How do you know if your body is not making the right quantity of the hormone?

One may experience all or a combination of few symptoms below:

  • Excessive weight gain
  • Muscle cramps
  • Dry skin and coarse hair
  • Constipation
  • Irregular menstrual cycles
  • Infertility issues
  • Getting and feeling cold too easily
  • Feeling tired easily and often
  • Forgetfulness
  • Feeling very lethargic
  • Constipation

2. Hyperthyroidism

When the thyroid gland starts making too much of the thyroid hormone.

One may experience all or a combination of few symptoms below:

  • Nervousness
  • Rapid weight loss
  • Rapid heartbeat
  • Bulging of eyes
  • Get hungry too often
  • Frequent Bowel Movements
  • Intolerance to heat
  • Having a hard time sleeping

Some people may not exhibit any of these symptoms and still have a thyroid condition. 

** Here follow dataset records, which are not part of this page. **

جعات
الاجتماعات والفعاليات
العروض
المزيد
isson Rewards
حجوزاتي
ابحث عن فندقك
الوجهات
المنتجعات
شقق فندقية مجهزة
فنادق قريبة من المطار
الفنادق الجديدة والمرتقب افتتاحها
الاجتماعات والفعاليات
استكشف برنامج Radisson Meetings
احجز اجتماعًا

How will I know if my thyroid gland is making more or less of the hormones?

The best way to confirm it is to go to a diagnostic center and get a blood draw for a Thyroid test. The diagnostic lab will measure how much T3, T4 and TSH are in your blood. The report will also contain number ranges which tell you if these three hormones are present in the healthy range or not.  

In adults the blood T3 amount in your blood should be between 0.80 to 2 ng/ml of blood

  • T4 – 5.1 to 14.1 ug/dL of blood
  • TSH – 0.27 to 4.2 Uiu/ml

If you see a T3, T4 or TSH numbers above or below the ranges mentioned, you should consult your doctor as soon as possible. 

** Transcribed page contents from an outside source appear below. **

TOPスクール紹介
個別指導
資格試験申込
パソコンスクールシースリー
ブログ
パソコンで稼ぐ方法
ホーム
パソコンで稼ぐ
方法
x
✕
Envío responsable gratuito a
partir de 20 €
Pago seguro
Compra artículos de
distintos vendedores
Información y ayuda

How does one end up with a Thyroid disease like Hypothyroidism?

This happens when the thyroid gland does not respond to the messages from the brain. Every time, TSH travels to the gland to pass on a message/ instruction to the thyroid gland it doesn’t respond to it much or often. 

This makes the thyroid gland to produce less of T3 and T4. Less T3 and T4 can make other functions in the body go awry. The TSH made by the brain accumulates / floats in your blood in high amounts.  

The cause of it can be genetic or passed on from your parents. 

Your food and lifestyle choices can also cause it. If you do not consume enough Iodine needed by the body, the thyroid gland will be unable to produce thyroid hormones. 

How does one end up with a Thyroid disease like Hypothyroidism?

When your thyroid gland becomes overly active and makes large quantities of Thyroid hormones. This can also be caused if you consume too much Iodine.  This can also be genetically inherited

A person can have a thyroid disease from or before birth also. It is also seen in women with PCOS , diabetes and  hormonal imbalance problems.


Is there a cure for thyroid disorders? Will one have to live with it forever?

Thyroid diseases are lifelong. Untreated thyroid diseases have to be treated properly to prevent heart diseases, infertility problems, osteoporosis. 

How can one treat it and manage it properly?

  • By getting enough sleep
  • Exercising properly to manage weight. 
  • Diet – Consuming the right foods and avoiding foods that can lead to a thyroid disorder.  (Including Iodine in the diet in case of Hypothyroidism and limiting Iodine rich foods in case of Hyperthyroidism)
  • Check to see if your thyroid gland is producing enough of the hormone – Getting T3, T4 and TSH levels checked at least 2 times a year.